Thank you for your help.
Sure - here are the Excel files I have:
STable 19 FractionActive_dlfc_lookup.xlsx Supplementary Table 10.xlsx CD33_data_postfilter.xlsx nbt.3117-S2.xlsx STable 18 CD33_OffTargetdata.xlsx
I'm not sure why it's trying to recompute parts of the model (the warnings at the top of your output), but give it a try with those files in the CRISPR/data/offtarget
directory and see if the tests pass.
If you can't get them to pass, we can try to figure out why it's not able to load the precomputed pickle files, but I think the output should be the same either way.
Worked for me Thanks. Just notice that the 'STable 19 FractionActive_dlfc_lookup.xlsx' file is download as 'STable.19.FractionActive_dlfc_lookup.xlsx' and need to be changed.

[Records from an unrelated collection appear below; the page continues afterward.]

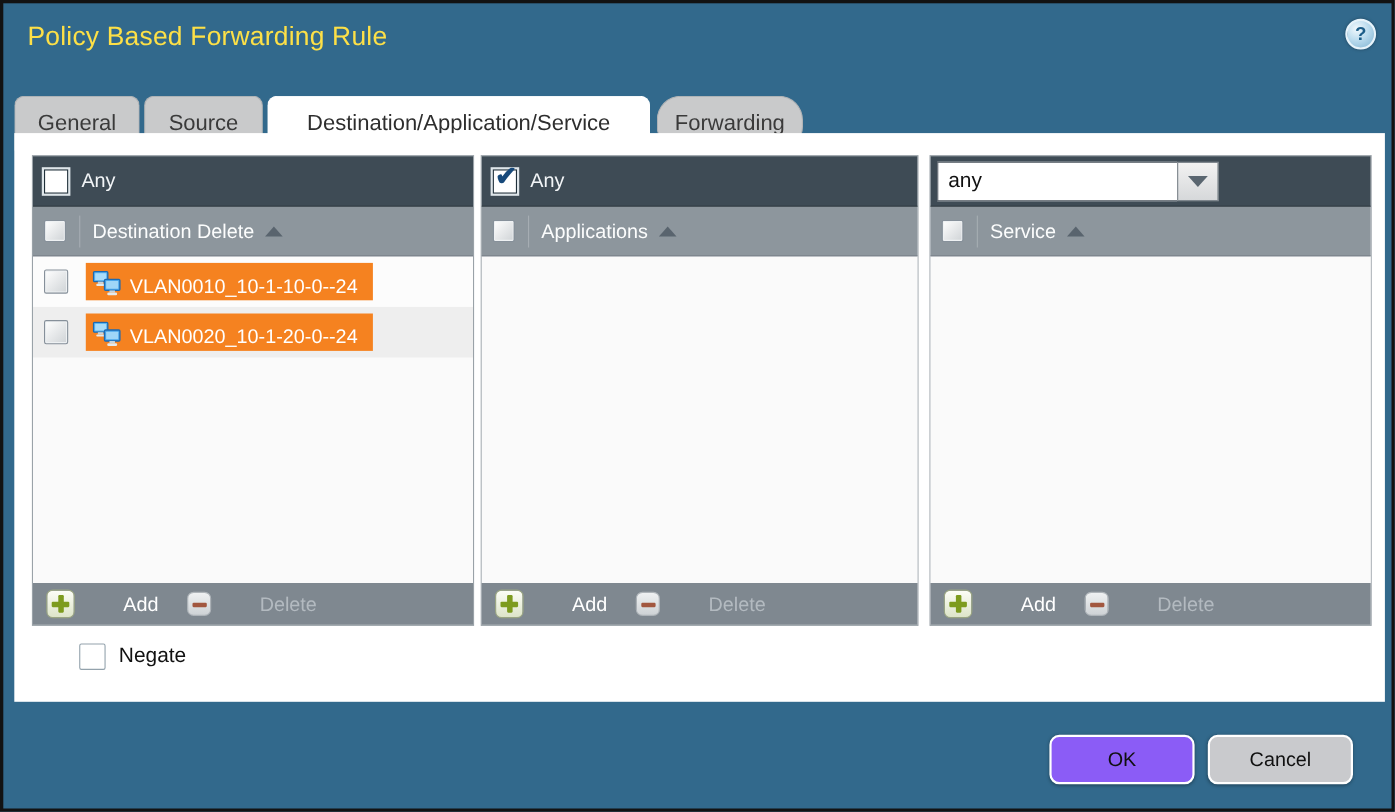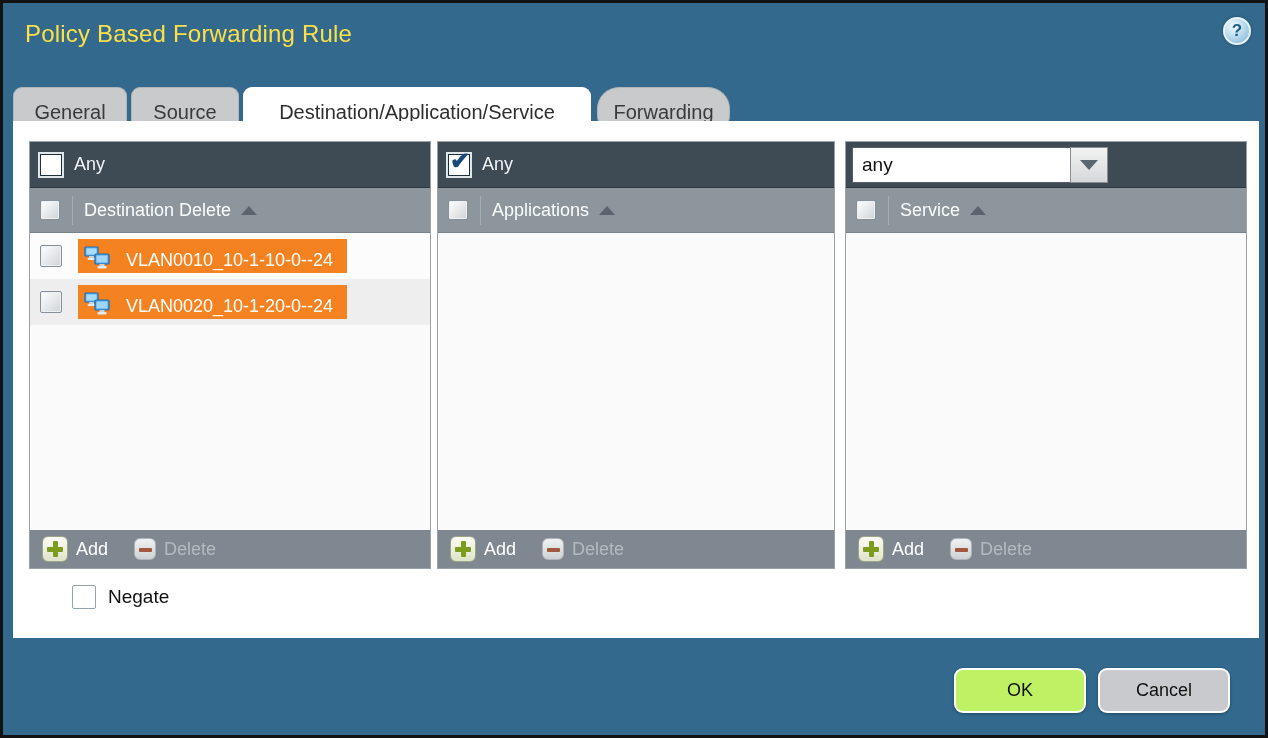--- a/index.html
+++ b/index.html
@@ -76,7 +76,7 @@
   .row .cb-bevel { width:22px; height:22px; }
   .chip {
     margin-left:16px; height:34px; background:#f58220; display:flex; align-items:center;
-    padding:8px 14px 0 6px; color:#ffffff; font-size:18px;gap:8px;
+    padding:8px 14px 0 6px; color:#ffffff; font-size:18px;
   }
   .chip .neticon { margin-right:8px; }
   

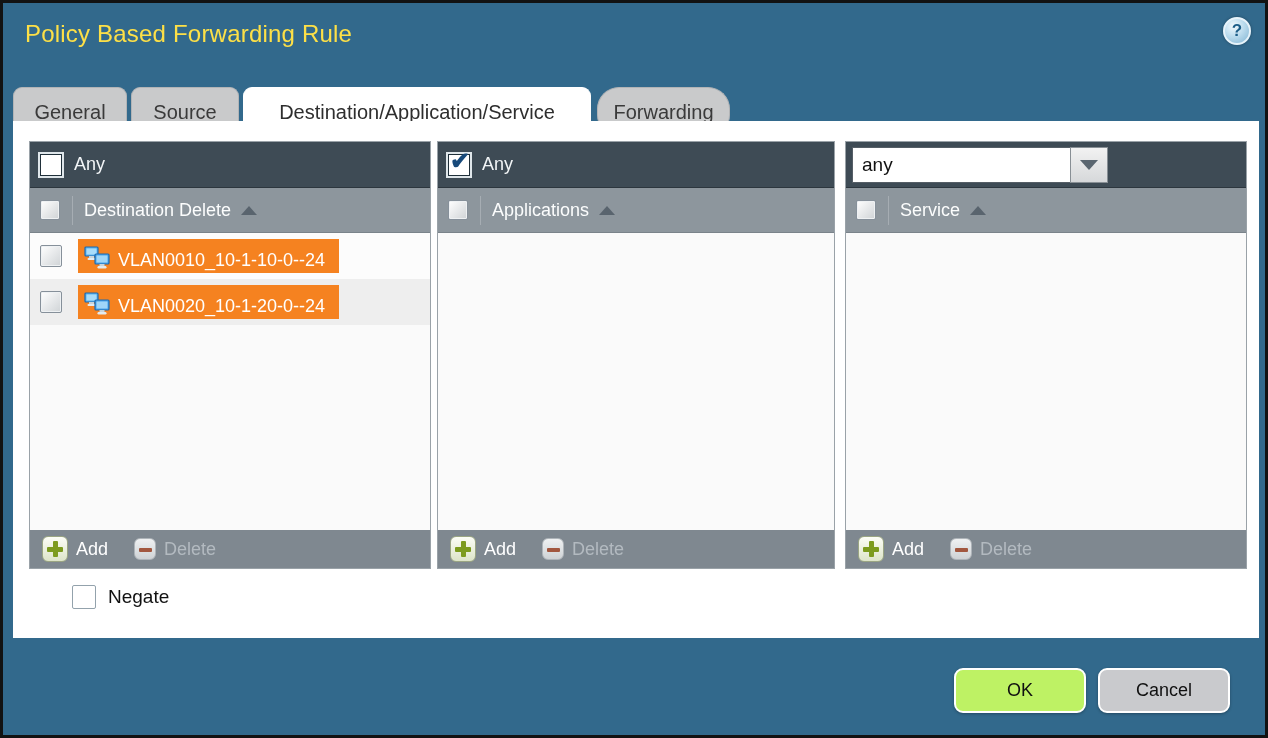--- a/index.html
+++ b/index.html
@@ -80,7 +80,7 @@
   }
   .chip .neticon { margin-right:8px; }
   
-  .addbtn, .delbtn { display:flex; align-items:center; cursor:pointer; }
+  .addbtn, .delbtn { display:flex; align-items:center; cursor:pointer;gap:36px; }
   .addbtn { margin-left:12px; }
   .delbtn { margin-left:26px; }
   .icon-plus {

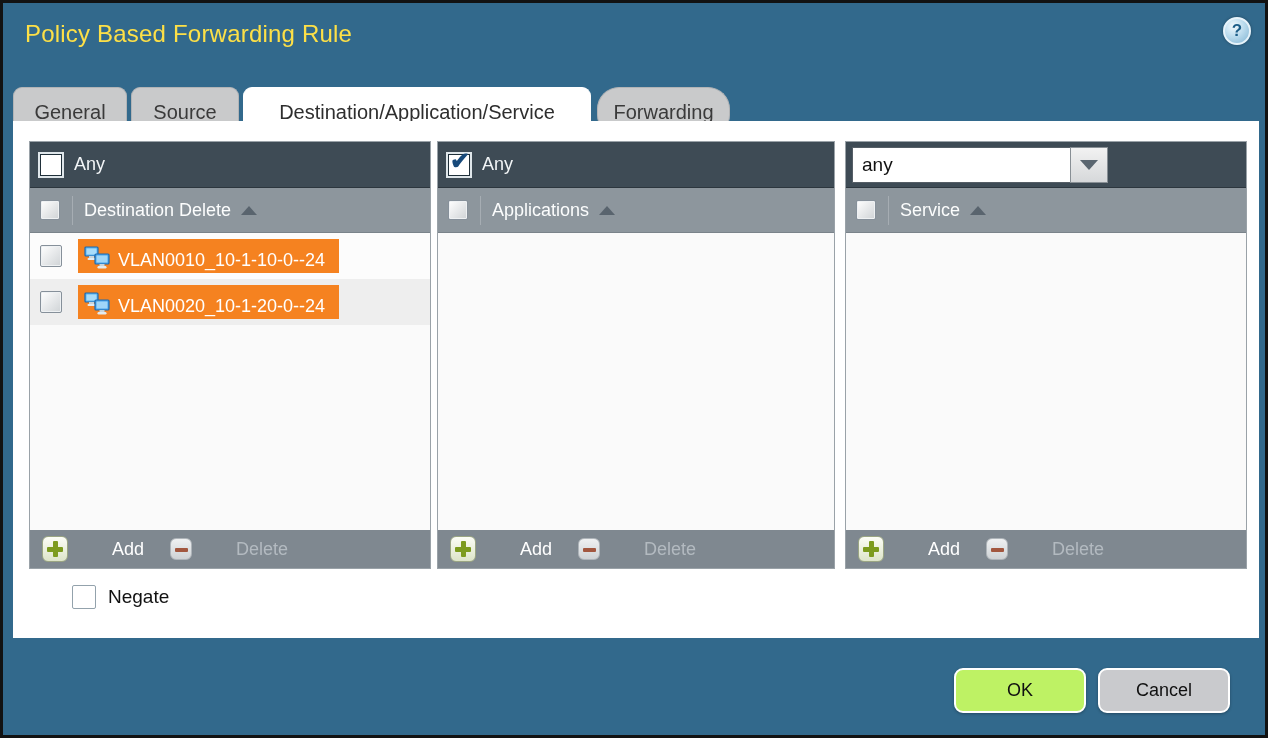--- a/index.html
+++ b/index.html
@@ -118,7 +118,7 @@
     font-size:18px; color:#101010; display:flex; align-items:center; justify-content:center;
     cursor:pointer; box-shadow:0 1px 3px rgba(0,0,0,0.3);
   }
-  .btn-ok { left:951px; width:132px; background:#bef264; }
+  .btn-ok { left:951px; width:132px; background:#8b5cf6; }
   .btn-cancel { left:1095px; width:132px; background:#c9cacd; }
 </style>
 </head>

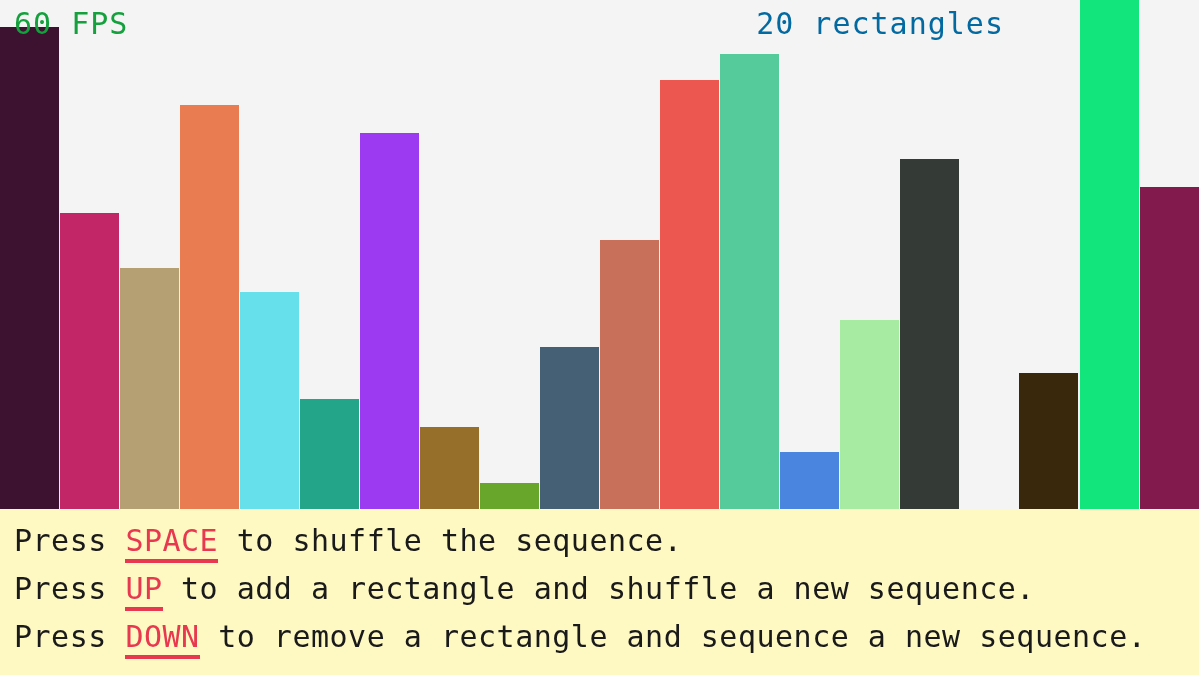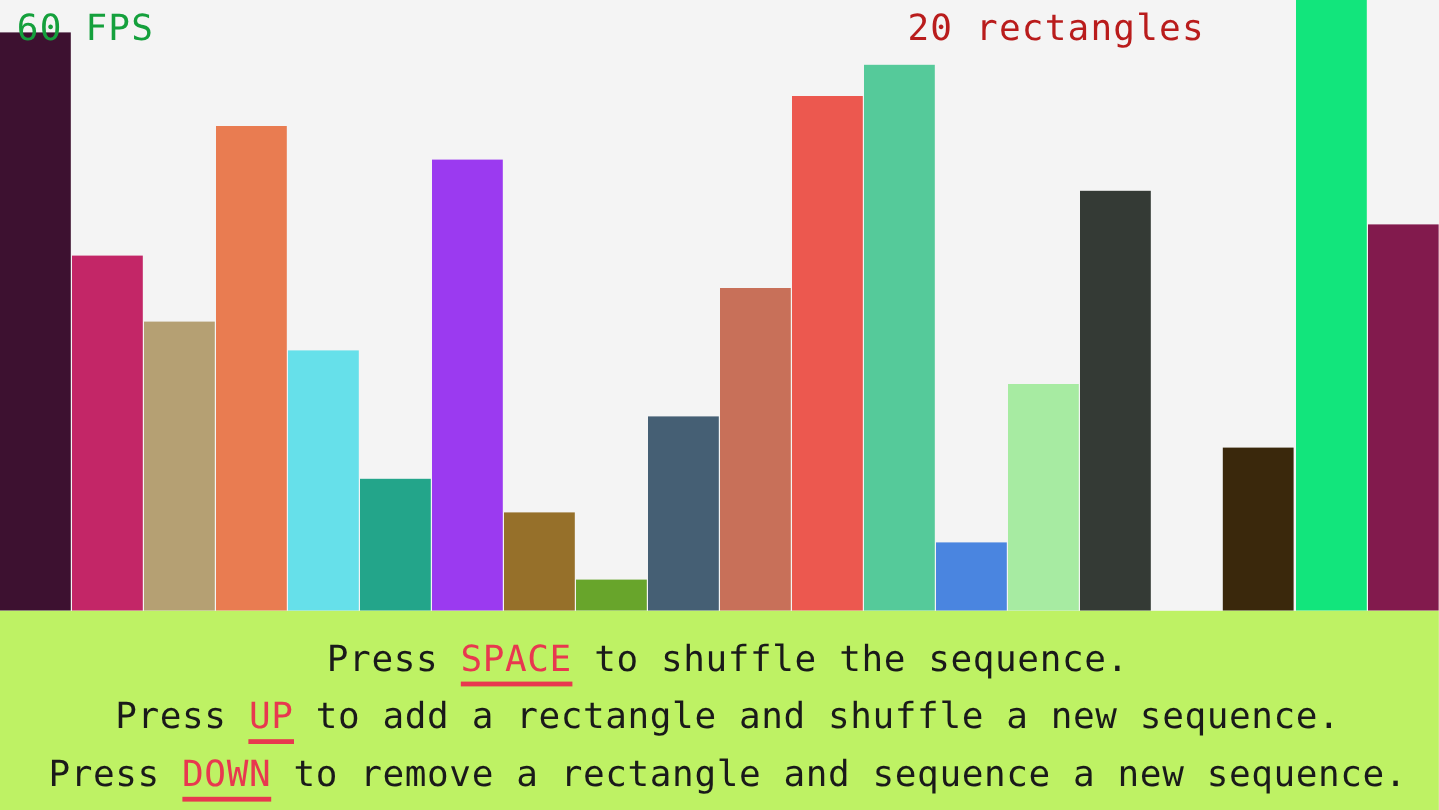--- a/index.html
+++ b/index.html
@@ -20,7 +20,6 @@
     width: 1016px;
     height: 675px;
     background: #f4f4f4;
-    text-align: center;
   }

I was having trouble running the script:
CRISPR/download_data.sh
. In debugging, it turns out that the tables are no longer hosted at the URI in the script.See: https://images.nature.com/original/nature-assets/nbt/journal/v33/n2/extref/nbt.3117-S2.xlsx
Is it necessary that I download these tables to run the model on my own
(gRNA, off-targets)
pairs? All I would like to do is run the model on my own data. I have no interest in replicating the results from the paper.